Pernyataan tokoh Muhammadiyah, Din Syamsuddin (DS), soal air kemasan bergulir menjadi viral kontroversial. Din tidak sedang bergosip, mungkin beretorika di tahun politik, tapi yang jelas dia serius. Serius menantang pimpinan tarjih Muhammadiyah untuk memfatwakan haram air kemasan dan juga sedang berjuang menggugat Undang-undang (UU) Nomor 7 Tahun 2004 tentang Sumber Daya Air (sumber).
Presuposisi (latar belakang pernyataan/pemikiran, red) DS yang diperkuat oleh kompasianer Erwin Alwazir adalah Pasal 33 ayat 3 UUD 1945 intinya mengatakan air kemasan yang dikuasai asing adalah haram (sumber). Jadi bukan air kemasannya yang (akan) di haramkan, tapi asingnya yang (akan) diharamkan.
Soal haram atau tidak secara agama, saya tidak berkapasitas menilai. Tapi, saya berhak menilai pernyataan DS dalam konteks nasional dan kebangsaan. Baik secara tersurat maupun yang tersirat pernyataan DS adalah pernyataan yang kontra produktif untuk menghadapi AFTA 2015.

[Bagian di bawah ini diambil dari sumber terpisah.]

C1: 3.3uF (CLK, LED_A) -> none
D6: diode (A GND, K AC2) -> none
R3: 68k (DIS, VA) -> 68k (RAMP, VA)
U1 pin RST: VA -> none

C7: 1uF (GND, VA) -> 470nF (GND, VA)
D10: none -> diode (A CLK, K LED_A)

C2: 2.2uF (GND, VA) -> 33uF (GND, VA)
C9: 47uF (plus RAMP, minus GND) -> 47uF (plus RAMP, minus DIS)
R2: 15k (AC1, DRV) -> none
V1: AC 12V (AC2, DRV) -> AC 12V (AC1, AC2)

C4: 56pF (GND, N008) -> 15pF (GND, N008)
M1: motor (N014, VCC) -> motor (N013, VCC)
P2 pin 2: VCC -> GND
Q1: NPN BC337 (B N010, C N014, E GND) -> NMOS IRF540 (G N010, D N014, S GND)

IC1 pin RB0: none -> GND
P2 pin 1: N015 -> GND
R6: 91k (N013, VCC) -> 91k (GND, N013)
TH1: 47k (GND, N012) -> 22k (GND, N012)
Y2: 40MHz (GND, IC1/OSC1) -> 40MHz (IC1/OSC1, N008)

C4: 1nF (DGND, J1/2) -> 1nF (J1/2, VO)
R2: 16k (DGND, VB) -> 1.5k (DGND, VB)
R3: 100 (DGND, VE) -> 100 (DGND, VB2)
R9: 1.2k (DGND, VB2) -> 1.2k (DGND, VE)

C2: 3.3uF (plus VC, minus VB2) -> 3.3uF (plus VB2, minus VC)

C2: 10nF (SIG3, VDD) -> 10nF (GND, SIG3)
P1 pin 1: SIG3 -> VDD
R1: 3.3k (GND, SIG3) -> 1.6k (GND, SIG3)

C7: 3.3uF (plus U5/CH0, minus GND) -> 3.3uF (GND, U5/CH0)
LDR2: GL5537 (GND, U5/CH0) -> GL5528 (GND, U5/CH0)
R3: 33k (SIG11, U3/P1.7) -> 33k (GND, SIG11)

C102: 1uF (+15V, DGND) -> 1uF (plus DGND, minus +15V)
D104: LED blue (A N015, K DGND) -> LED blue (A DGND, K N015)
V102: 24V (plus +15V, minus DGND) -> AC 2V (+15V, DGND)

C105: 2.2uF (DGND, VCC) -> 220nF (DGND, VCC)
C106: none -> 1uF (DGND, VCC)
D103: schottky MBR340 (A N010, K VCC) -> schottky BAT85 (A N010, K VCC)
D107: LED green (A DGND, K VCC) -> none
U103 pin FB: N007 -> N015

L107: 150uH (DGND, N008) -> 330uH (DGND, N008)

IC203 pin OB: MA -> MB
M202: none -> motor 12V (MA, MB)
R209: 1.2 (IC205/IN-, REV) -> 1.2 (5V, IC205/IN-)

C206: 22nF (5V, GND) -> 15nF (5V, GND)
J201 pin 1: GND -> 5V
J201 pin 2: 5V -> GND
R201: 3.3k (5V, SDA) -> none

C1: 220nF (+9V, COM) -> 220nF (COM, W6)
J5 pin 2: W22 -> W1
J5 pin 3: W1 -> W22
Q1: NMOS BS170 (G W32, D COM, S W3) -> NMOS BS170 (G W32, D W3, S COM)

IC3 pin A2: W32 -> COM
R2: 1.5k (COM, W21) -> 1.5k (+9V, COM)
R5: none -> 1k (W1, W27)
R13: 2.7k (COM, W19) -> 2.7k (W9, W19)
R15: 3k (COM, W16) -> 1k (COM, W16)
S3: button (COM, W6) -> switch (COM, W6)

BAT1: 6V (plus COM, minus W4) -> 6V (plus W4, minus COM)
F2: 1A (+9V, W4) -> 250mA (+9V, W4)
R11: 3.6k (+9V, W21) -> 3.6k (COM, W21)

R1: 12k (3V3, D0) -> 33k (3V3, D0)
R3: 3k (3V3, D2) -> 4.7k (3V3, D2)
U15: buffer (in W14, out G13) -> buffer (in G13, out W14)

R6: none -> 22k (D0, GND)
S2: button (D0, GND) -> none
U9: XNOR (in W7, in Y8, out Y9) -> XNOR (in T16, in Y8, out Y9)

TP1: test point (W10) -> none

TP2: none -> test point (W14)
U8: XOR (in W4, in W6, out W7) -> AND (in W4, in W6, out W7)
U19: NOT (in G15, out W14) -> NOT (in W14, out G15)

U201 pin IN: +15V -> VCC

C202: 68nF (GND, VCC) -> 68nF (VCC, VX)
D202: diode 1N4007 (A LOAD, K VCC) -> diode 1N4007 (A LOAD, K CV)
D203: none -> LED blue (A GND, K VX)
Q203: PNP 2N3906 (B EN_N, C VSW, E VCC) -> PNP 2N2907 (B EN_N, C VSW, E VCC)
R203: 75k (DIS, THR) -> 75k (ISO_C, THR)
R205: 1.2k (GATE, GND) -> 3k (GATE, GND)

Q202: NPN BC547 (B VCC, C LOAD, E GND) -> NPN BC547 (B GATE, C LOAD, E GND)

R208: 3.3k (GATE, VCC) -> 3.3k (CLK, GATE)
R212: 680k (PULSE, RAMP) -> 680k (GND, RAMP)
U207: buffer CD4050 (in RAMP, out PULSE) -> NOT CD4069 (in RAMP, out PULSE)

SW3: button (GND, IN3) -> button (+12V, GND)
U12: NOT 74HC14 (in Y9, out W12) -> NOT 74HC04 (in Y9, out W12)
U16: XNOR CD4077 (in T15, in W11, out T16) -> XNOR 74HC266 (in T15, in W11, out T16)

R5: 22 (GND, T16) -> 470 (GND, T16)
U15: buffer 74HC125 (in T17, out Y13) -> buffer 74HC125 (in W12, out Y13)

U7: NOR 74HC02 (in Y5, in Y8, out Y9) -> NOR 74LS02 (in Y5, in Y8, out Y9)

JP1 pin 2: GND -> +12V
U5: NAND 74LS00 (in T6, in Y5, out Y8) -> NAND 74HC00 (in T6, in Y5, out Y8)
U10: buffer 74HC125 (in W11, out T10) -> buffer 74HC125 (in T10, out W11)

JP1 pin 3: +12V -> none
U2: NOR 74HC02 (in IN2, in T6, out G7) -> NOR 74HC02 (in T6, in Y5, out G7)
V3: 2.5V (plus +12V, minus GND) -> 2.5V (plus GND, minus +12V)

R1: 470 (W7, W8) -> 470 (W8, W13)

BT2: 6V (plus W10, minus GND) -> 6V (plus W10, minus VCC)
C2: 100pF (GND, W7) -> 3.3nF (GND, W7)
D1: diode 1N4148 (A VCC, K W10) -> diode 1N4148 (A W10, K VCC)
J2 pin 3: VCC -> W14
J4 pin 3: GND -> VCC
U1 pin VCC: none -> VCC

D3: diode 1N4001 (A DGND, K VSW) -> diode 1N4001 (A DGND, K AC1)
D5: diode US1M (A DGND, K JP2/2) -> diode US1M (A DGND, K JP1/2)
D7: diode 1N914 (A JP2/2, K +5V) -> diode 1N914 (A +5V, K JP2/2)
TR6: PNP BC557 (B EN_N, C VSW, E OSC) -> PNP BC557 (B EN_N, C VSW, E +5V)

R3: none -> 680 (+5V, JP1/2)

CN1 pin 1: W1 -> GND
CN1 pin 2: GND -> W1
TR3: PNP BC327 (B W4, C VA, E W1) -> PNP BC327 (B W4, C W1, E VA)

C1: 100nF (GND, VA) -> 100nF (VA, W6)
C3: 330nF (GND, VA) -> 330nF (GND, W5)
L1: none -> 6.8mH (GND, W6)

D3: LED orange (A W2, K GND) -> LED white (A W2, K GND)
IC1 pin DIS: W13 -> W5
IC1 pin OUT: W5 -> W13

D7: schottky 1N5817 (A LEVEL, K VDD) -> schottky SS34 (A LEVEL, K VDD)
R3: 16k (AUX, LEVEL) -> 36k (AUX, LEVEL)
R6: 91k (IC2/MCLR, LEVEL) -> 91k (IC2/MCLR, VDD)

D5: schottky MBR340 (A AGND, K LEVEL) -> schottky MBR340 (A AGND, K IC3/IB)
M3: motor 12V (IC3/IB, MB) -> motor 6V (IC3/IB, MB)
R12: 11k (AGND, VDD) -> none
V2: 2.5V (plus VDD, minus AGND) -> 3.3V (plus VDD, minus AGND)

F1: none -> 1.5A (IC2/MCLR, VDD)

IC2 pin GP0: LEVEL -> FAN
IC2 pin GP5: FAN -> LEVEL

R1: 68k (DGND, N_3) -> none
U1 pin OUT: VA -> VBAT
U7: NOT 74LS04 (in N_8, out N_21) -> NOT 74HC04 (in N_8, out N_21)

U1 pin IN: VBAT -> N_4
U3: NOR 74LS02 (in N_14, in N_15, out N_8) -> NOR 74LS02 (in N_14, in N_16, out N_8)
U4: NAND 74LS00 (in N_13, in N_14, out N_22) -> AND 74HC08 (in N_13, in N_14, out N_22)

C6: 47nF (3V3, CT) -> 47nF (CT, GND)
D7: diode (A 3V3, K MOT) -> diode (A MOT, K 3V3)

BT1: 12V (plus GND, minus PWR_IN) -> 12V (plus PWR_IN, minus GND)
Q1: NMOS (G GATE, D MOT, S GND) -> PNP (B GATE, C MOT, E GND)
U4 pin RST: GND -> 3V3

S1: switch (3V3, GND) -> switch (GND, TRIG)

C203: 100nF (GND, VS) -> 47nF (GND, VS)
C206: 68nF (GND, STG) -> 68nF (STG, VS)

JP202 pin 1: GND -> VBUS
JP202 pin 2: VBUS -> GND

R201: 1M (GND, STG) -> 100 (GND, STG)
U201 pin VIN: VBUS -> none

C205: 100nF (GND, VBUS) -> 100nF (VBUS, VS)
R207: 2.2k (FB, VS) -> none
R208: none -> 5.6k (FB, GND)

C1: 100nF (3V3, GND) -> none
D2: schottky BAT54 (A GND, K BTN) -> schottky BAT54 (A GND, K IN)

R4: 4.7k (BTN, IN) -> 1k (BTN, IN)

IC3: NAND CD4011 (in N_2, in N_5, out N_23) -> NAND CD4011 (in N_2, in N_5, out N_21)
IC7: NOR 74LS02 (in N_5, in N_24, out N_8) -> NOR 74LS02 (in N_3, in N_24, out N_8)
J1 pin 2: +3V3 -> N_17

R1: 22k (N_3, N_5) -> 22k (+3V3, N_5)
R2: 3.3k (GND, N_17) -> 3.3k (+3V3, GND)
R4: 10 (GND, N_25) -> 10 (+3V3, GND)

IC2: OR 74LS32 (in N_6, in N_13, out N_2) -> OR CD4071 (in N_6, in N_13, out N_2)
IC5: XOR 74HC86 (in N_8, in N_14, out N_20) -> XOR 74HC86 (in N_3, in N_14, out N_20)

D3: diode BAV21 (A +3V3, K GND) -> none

Globalisasi sudah hadir dan perdagangan besar sudah di ambang pintu, tapi bangsa ini masih diajak untuk mengharamkan asing dengan dalih UUD 1945. PR besar bagi DPR RI untuk mengkaji semua undang-undang untuk menterjemahkan Pasal 33 ayat 3 lebih relevan lagi. Tapi mengharamkan investor asing di masa ini? Apakah nantinya kita akan memilih juga investor asing, ada yang halal dan haram? Ini semakin rumit dan kacau bagi pelaku-pelaku bisnis di Indonesia.
Apakah Republik ini begitu angkuhnya untuk mengelola bumi, air, dan semua kekayaan alam TANPA BANTUAN investasi asing? Apakah pemikiran saya menjadi neo-liberal dan anti Indonesia kalau saya minta bantuan asing? Atau lebih semakin bias lagi, ternyata semua PMA yang berkaitan dengan bumi, air, dan kekayaan alam adalah HARAM. Pertanyaan-pertanyaan yang harus di jawab DS untuk mengkaji usulan mengharamkan air kemasan.
Studi kasus: Sampai hari ini PLN tidak mampu memenuhi pasokan listrik di Indonesia karena untuk membuat PLTU yang kecil, sebagai contoh 2X7 MW bisa sekitar 200-300 Milyar dengan margin yang sangat kecil. Butuh puluhan sampai mungkin ratusan triliunan rupiah untuk memenuhi pasokan listrik di Indonesia. Uang dari mana? Dari Ormas? Dari Parpol? atau dari APBN? Tidak sesederhana itu. Tapi kalau bisnis PLTU mampu menguntungkan maka swasta gampang digandeng masuk, dan akhirnya rakyat ga usah teriak-teriak akan adanya pemadaman lagi.
Itulah pentingnya kebijakan publik yang win-win solution. Namanya PARTNER dan KERJA SAMA ya harus saling menguntungkan. Investor tidak boleh mendikte bangsa ini, tapi investor tidak boleh di zolimi di republik ini. Yang jelas saya yakin bahwa investor asing dalam konteks kebangsaan, TIDAK HARAM. Justru kita butuh mereka berpartner dengan kita.
AFTA 2015 akan menjadi malapetaka besar, apabila pemimpin-pemimpin Indonesia masih memiliki pemikiran-pemikiran sempit apa itu nasionalisme dan harga diri bangsa. Kita tidak takut asing masuk, karena kita yakin anak-anak ibu pertiwi mampu menghadapinya.
Justru kita harus membuat anak-anak muda kita bersemangat menghadapi globalisasi dengan mimpi suatu kali kita akan sebesar bahkan lebih besar dari China dan mampu memberi hutang ke Amerika. Itu nasionalisme sejati, kita fight dalam sebuah fair game. Hanya orang yang tidak mampu yang takut bertanding. Indonesia bisa, Indonesia mampu. Hadapi!